**YOUR OBJECTIVE**. Whenever a line in the following entries includes "they", tally it. Report nothing except the final count.

**ENTRIES SHOWN**.
-------
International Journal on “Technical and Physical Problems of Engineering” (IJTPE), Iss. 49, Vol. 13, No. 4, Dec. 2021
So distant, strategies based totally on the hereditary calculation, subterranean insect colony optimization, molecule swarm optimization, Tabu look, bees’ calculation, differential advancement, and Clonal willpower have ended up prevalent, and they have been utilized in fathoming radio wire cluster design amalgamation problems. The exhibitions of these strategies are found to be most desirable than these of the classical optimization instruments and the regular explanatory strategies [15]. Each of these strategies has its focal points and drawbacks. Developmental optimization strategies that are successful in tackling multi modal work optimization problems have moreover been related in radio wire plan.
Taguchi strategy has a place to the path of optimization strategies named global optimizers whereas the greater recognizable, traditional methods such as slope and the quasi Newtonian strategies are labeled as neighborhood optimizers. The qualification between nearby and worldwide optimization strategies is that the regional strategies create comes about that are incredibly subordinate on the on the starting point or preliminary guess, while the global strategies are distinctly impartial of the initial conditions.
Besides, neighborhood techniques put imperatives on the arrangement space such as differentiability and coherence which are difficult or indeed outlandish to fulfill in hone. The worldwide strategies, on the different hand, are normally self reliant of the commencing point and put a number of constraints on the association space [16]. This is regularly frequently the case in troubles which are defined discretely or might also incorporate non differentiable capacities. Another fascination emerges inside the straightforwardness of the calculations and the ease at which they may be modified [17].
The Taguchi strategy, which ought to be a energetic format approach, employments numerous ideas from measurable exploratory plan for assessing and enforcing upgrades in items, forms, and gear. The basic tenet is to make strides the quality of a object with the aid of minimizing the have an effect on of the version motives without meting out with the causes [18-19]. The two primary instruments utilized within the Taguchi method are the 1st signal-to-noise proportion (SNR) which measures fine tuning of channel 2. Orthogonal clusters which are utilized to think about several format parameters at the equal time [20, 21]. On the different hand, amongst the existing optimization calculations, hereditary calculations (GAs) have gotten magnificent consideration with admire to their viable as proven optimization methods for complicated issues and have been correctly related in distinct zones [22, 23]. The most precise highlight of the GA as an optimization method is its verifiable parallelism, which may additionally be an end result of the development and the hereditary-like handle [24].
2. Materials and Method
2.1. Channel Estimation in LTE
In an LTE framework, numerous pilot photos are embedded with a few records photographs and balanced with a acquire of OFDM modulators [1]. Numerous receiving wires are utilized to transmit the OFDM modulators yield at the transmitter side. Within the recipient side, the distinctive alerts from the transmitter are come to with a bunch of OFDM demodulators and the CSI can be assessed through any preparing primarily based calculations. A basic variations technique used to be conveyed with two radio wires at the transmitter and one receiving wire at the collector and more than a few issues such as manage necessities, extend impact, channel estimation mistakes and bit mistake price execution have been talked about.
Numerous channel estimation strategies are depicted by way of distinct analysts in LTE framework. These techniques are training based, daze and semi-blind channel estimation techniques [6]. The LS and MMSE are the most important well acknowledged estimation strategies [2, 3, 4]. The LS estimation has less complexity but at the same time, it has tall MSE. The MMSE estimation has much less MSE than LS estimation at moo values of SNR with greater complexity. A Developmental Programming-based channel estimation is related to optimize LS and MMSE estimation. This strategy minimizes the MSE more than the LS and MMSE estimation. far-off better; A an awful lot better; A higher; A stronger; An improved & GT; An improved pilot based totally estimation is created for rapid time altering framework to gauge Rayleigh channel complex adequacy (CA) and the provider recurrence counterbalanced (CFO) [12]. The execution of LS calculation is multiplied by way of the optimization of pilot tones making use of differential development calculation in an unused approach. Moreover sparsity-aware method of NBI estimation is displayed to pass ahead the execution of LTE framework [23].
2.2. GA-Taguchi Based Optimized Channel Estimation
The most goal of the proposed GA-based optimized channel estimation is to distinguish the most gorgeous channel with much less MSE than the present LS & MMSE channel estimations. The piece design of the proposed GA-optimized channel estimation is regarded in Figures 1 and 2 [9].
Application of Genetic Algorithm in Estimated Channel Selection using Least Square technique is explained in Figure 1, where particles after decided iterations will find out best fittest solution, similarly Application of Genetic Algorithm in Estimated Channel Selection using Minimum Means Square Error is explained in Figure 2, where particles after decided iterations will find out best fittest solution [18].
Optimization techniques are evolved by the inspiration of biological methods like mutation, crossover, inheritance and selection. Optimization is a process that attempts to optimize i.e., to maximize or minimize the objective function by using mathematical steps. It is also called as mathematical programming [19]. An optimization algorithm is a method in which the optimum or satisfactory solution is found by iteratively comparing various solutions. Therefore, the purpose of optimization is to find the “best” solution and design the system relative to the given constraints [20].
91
-------
**TASK OUTPUT**. 2